> _Opdracht 1_
Noem alle artikelen in de leestekst over de beleidsregels voor kinderopvang, elk met het nummer en de titel.
> _Opdracht 2_
Geef het vervolg van de leestekst over de beleidsregels voor kinderopvang, aansluitend op de laatste zin.

> _Leestekst_
◇ ◇ ◇
Artikel 2. Doel van de beleidsregels.

Het doel van de beleidsregels is om gezinnen, die geen recht hebben op kinderopvangtoeslag en vanwege een sociale of medische situatie in een lastige positie zitten, (tijdelijk) in staat te stellen om gebruik te maken van kinderopvang. De eigen verantwoordelijkheid van ouders voor opvang van hun kind(eren) ligt ten grondslag aan deze beleidsregels.

Artikel 3. Doelgroep.

Deze beleidsregels zijn van toepassing op een ouder met een kind of meerdere kinderen in de leeftijd tot 12 jaar, die volgens de gemeentelijke basisadministratie woonachtig is in de gemeente Maashorst, en:

  • 1.

    waarbij de ouder geen recht heeft op kinderopvangtoeslag.

  • 2.

    waarbij de ouder in een situatie verkeert waarbij er door sociale en/of medische omstandigheden tijdelijk ondersteuning nodig is voor de zorg van het kind welke niet gegeven kan worden door ouder(s) dan wel omgeving. Of waarbij meervoudige gezinsproblematiek een gezonde en evenwichtige ontwikkeling van het kind in de weg staat.

  • 3.

    waarbij kinderopvang een functie kan vervullen bij het opheffen of verminderen van de crisissituatie in de thuissituatie en daarom noodzakelijk is voor het bevorderen van een gezonde en evenwichtige ontwikkeling van het kind.

  • 4.

    waarbij beide gezaghebbende ouders aantoonbaar niet zelf in de (kinder)opvang kunnen voorzien en waarbij geen beroep gedaan kan worden op een voorliggende voorziening of het eigen netwerk.

Artikel 4. Aanspraak op een tegemoetkoming.

  • 1.

    Een ouder kan aanspraak maken op een tegemoetkoming in de kosten van de kinderopvang op grond van een sociaal medische indicatie indien:

    • a.

      het college op grond van het gespreksverslag kan vaststellen in welke mate de ouder in aanmerking komt voor een tegemoetkoming in deze kosten en;

    • b.

      het kinderopvang betreft die geregistreerd staat in het Landelijk Register Kinderopvang en Peuterspeelzalen (LRKP), en;

    • c.

      uitgegaan wordt van de goedkoopste en meest adequaat mogelijke vorm van kinderopvang binnen de eigen gemeentegrenzen.

Artikel 5. Vaststellen van recht en noodzaak.

  • 1.

    Het college stelt op basis van een hulpvraag die door ouder gesteld wordt bij de toegang Sociaal Domein vast of er sprake is van een persoon zoals bedoeld in Artikel 3.

  • 2.

    Ten behoeve van de vaststelling van de noodzakelijkheid van kinderopvang heeft het college een gespreksverslag nodig van het team uitvoerend beleid.

  • 3.

    Na onderzoek stelt het college de tegemoetkoming kinderopvang vast en toetst dit aan de hand van een specificatie van de feitelijke kosten.

  • 4.

    Het college kan, periodiek dan wel op elk moment, een onderzoek instellen naar de noodzaak en de rechtmatigheid van de tegemoetkoming kinderopvang.
◇ ◇ ◇
> _Overzicht records_
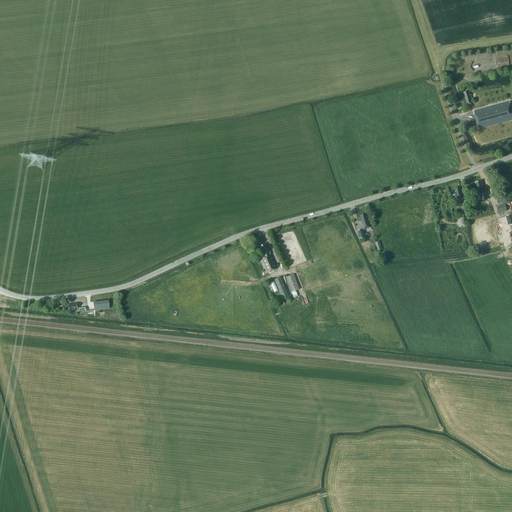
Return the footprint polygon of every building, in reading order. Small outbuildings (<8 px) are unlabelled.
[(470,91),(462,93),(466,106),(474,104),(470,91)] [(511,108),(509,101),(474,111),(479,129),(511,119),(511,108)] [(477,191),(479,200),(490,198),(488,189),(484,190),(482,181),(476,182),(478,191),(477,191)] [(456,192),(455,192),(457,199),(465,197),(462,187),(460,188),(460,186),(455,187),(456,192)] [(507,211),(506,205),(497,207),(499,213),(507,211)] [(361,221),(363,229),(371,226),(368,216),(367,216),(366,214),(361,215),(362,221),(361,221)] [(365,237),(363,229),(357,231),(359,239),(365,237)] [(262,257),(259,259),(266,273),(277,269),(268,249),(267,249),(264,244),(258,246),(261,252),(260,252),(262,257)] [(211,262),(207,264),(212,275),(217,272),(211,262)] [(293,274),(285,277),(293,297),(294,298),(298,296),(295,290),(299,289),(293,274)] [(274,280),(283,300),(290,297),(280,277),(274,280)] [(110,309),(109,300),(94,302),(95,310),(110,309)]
◇ ◇ ◇
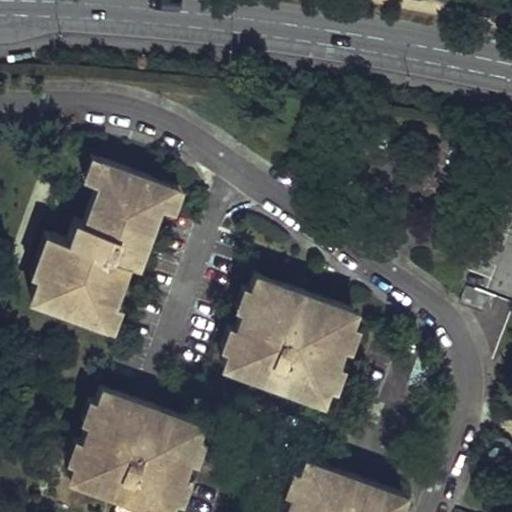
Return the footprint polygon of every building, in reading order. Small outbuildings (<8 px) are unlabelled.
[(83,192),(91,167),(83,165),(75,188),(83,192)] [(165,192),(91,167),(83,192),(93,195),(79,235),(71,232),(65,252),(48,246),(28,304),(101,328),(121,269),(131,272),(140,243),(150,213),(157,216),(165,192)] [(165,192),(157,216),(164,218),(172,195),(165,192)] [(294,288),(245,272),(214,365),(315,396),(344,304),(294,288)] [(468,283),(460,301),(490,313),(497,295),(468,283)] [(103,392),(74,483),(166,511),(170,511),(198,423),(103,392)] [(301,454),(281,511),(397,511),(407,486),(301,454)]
◇ ◇ ◇
> _Uitwerking 1_
Artikel 2 heet "Doel van de beleidsregels".
Artikel 3 heet "Doelgroep".
Artikel 4 heet "Aanspraak op een tegemoetkoming".
Artikel 5 heet "Vaststellen van recht en noodzaak".

> _Uitwerking 2_
Artikel 6. Aanvraag.

  • 1.

    Een hulpvraag kan door of namens een ouder bij het college worden gemeld;

  • 2.

    Het college bevestigt de ontvangst van de melding en maakt zo spoedig mogelijk een afspraak voor een (keukentafel)gesprek;

  • 3.

    De ouder dan wel diens vertegenwoordiger verschaft het college de gegevens en bescheiden die voor het onderzoek nodig zijn en waarover hij redelijkerwijs de beschikking kan krijgen;

  • 4.

    Een gesprek met de ouder, eventuele hulpverlening en familie maakt deel uit van het onderzoek.

  • 5.

    Het college wijst de ouder dan wel zijn vertegenwoordiger op de mogelijkheid om een aanvraag te doen;

  • 6.

    Een ondertekend gespreksverslag wordt beschouwd als een aanvraagformulier;

  • 7.

    Een aanvraag kan pas gedaan worden nadat het onderzoek is uitgevoerd, tenzij het onderzoek niet is uitgevoerd binnen zes weken na ontvangst van de melding;

  • 8.

    Er volgt een beslistermijn van twee weken;

  • 9.

    Het besluit wordt schriftelijk middels een beschikking medegedeeld.

Artikel 7. Weigeringsgrond.

  • 1.

    Het college weigert de tegemoetkoming indien:

    • a.

      de aanvraag niet compleet is en na de hersteltermijn wederom incompleet blijkt;

    • b.

      er sprake is van een voorliggende voorziening;

    • c.

      het eigen netwerk van de inwoner in staat is op een veilige manier opvang te bieden;

    • d.

      de opvang niet noodzakelijk is;

  • 2.

    Tot een voorliggende voorziening wordt in ieder geval gerekend:

    • a.

      Ouders die onder de Wet Kinderopvang vallen;

    • b.

      Ouders die gebruik kunnen maken van andere adequate (opvang) voorzieningen.

    • c.

      Peuteropvang en Voorschoolse Educatie.

Artikel 8. Periode en omvang van de tegemoetkoming.

  • 1.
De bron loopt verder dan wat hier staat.